Assigned task: Reproduce every line of the items below word for word, leaving the pictures out of your response.

Material supplied:
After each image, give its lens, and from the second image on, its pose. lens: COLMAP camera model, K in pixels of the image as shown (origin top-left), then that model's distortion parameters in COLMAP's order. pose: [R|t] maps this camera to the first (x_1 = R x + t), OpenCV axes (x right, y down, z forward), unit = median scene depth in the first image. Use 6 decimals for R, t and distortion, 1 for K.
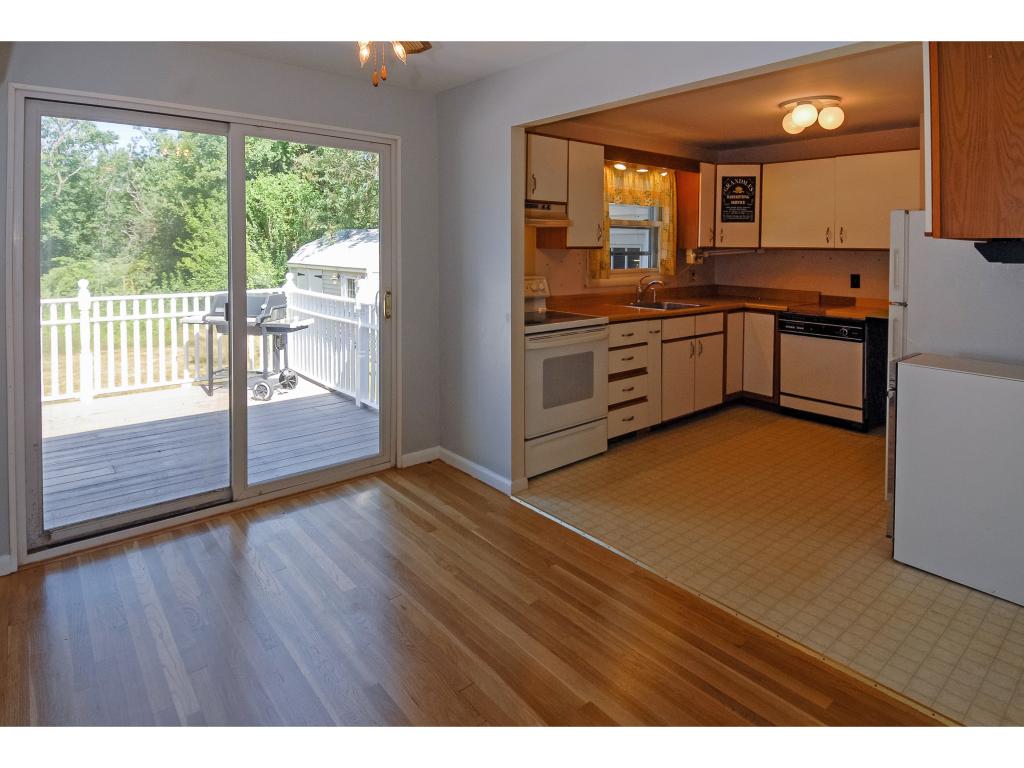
lens RADIAL K [[595.2, 0, 489.2], [0, 595.2, 263.8], [0, 0, 1]] dist [0.006817, 0.000863]
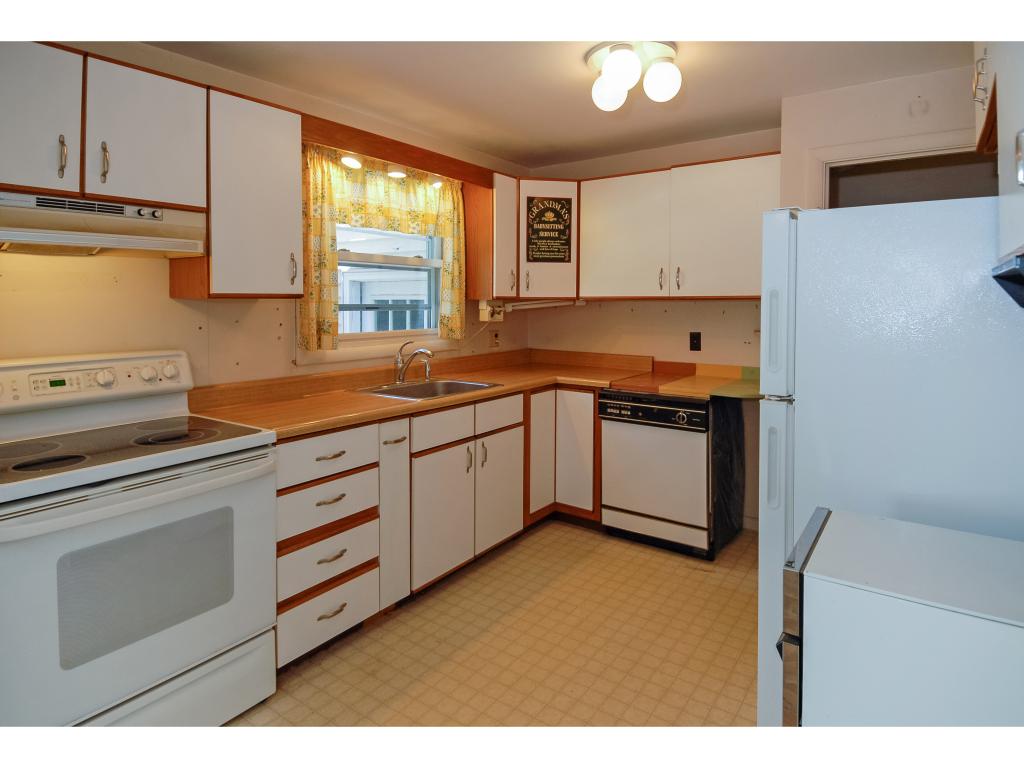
lens RADIAL K [[574.4, 0, 534.7], [0, 574.4, 332.3], [0, 0, 1]] dist [0.051315, -0.050539]
pose [[0.959120, -0.021150, 0.282208, 0.220574], [0.014797, 0.999587, 0.024622, -0.003363], [-0.282612, -0.019439, 0.959037, 0.370349]]
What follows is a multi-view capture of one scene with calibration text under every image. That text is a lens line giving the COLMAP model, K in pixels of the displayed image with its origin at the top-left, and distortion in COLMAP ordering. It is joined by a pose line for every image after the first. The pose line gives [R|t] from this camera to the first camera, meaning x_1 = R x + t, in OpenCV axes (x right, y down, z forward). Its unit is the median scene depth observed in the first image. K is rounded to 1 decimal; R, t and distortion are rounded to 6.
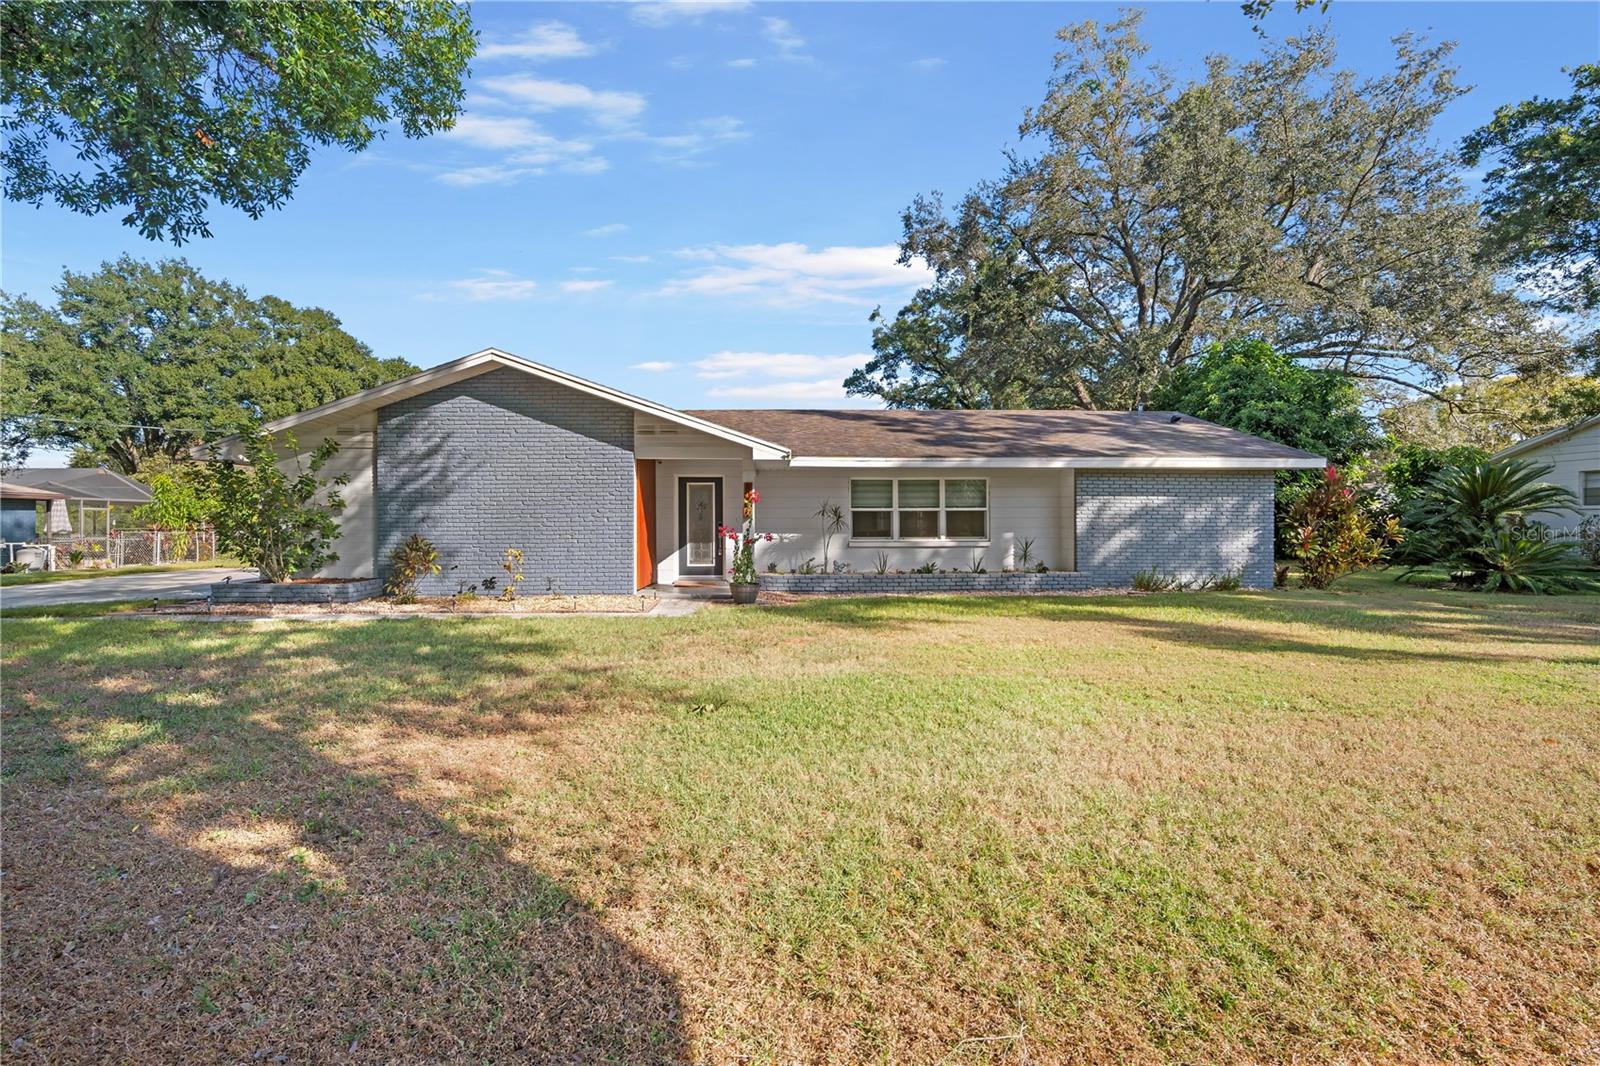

Reply:
After each image, give its lens, and from the second image on, its pose. lens: COLMAP camera model, K in pixels of the image as shown (origin top-left), then that model's distortion parameters in COLMAP's order. pose: [R|t] maps this camera to the first (x_1 = R x + t), OpenCV axes (x right, y down, z forward), unit = median scene depth in the first image. Use 6 decimals for R, t and distortion, 1 for K.
lens RADIAL K [[595.2, 0, 489.2], [0, 595.2, 263.8], [0, 0, 1]] dist [0.006817, 0.000863]
lens RADIAL K [[574.4, 0, 534.7], [0, 574.4, 332.3], [0, 0, 1]] dist [0.051315, -0.050539]
pose [[0.959120, -0.021150, 0.282208, 0.220574], [0.014797, 0.999587, 0.024622, -0.003363], [-0.282612, -0.019439, 0.959037, 0.370349]]
What follows is a multi-view capture of one scene with calibration text under every image. That text is a lens line giving the COLMAP model, K in pixels of the displayed image with its origin at the top-left, and distortion in COLMAP ordering. It is joined by a pose line for every image after the first. The pose line gives [R|t] from this camera to the first camera, meaning x_1 = R x + t, in OpenCV axes (x right, y down, z forward). Its unit is the median scene depth observed in the first image. K is rounded to 1 decimal; R, t and distortion are rounded to 6.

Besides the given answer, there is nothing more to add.